Fact 3: There’s no evidence for the claim that the ACA is a “job killer.” We are in the midst of the longest period of continuous job growth on record and the job market is closing in on full employment enough that the Federal Reserve is talking about raising interest rates to prevent overheating (based on the absence of inflationary pressures, I wouldn’t go there, but that’s a different discussion). But is there any evidence that’s a bit more ACA-specific?
The first two figures below are scatterplots where each dot is a state. As noted, ACA’s Medicaid expansion and premium subsidies have boosted insurance coverage, so one way to test the job-killer hypothesis is to plot changes in employment growth by state against changes in insurance coverage (this figure shows 2013-2015 changes, but the results are the same for one-year changes). If the ACA killed jobs, states with the biggest gains in insured rates should have seen slower job growth.
But the correlation goes the other way. The positive slope in the first figure means that states with bigger health-coverage gains were also the states with faster job growth. Of course, this was a period with pretty strong job growth, and the correlation could be driven by private, employer-sponsored coverage. But the second figure, which takes employer coverage out of the equation, shows a flatter but still positive correlation.
To be clear, while there’s evidence that the ACA has led to increased job growth in the health-care industry, as you’d expect, I don’t think those positive slopes mean the ACA is a job creator. There are many moving parts to that machine, and the scatterplots are picking up only correlation, not causation. But I do think those positive slopes are not negative slopes: I’ve seen no evidence-based case that the ACA is dampening job growth.

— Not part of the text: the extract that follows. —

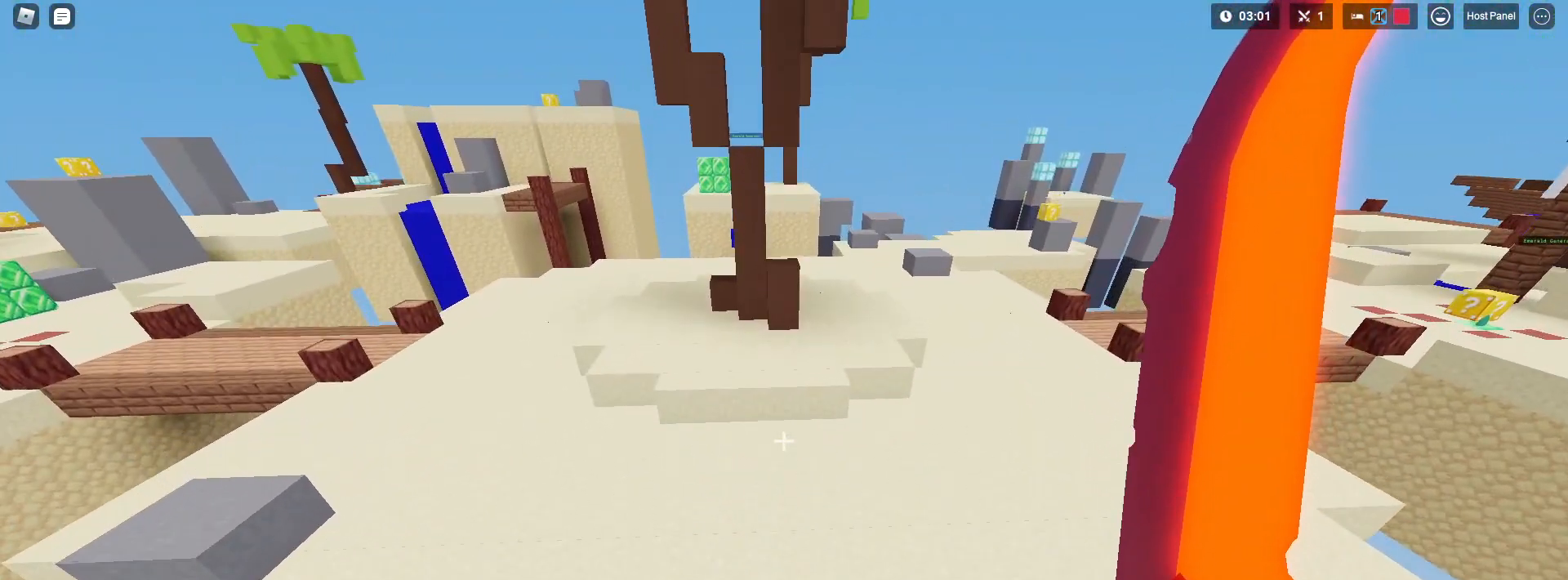
{"keys": ["shift", "space", "w"], "mouse": [], "mouse_move": "still", "events": [[133, "space", "up"], [317, "space", "down"]]}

What about job growth in the Medicaid expansion vs. the non-expansion states? The bar chart below shows that the rate of job growth was essentially the same in both groups (the small differences between the heights of the bars are statistically insignificant).
Okay, but what about the shift to part-time jobs? The ACA requires employers with at least 50 full-time workers to offer health coverage to employees who work at least 30 hours a week or pay a penalty. So the incentive to shift full-time workers to part-time schedules exists. But let’s again go to the evidence.
If this incentive was in play, we’d expect to see an increase in the share of workers who were involuntary part-timers (IPTs), i.e., those who want to work full time but are stuck working part time. In fact, the share of IPTs (as a share of employment) shot up in the recession, well before the ACA was on the scene. But as the job market has come back, it has fallen sharply, as you see in the figure below.
However, it’s a highly cyclical variable: it always goes up in recessions (shaded area in figure) and down in recoveries. The question then becomes, is it falling more slowly in this recovery because of the ACA? To answer that, I built a simple statistical model to predict the ups and downs of the IPTs, and estimated it up to 2010, pre-ACA. I then forecast it forward. If the ACA was slowing the expected decline in IPTs, the forecast line would fall faster than the actual line. The fact that both lines track each other pretty closely suggests that the IPTs are declining as you’d expect, given the improving job market.
Like I said, the ACA isn’t perfect (I noted the individual market problem above, but remember: a) only 6 percent of those with coverage are in the non-group market, and b) a public option is a simple solution to this problem). But it’s a vast improvement over what came before, it’s providing affordable coverage to millions, it’s holding down costs beyond many of our expectations, and it’s not hurting job growth.
Those who want to repeal it need to convincingly explain how their plan achieves these goals, and trust me, they’ve not even begun to do so. That’s because their true motivation is because it’s “Obamacare.” And that, my friends, is no plan at all.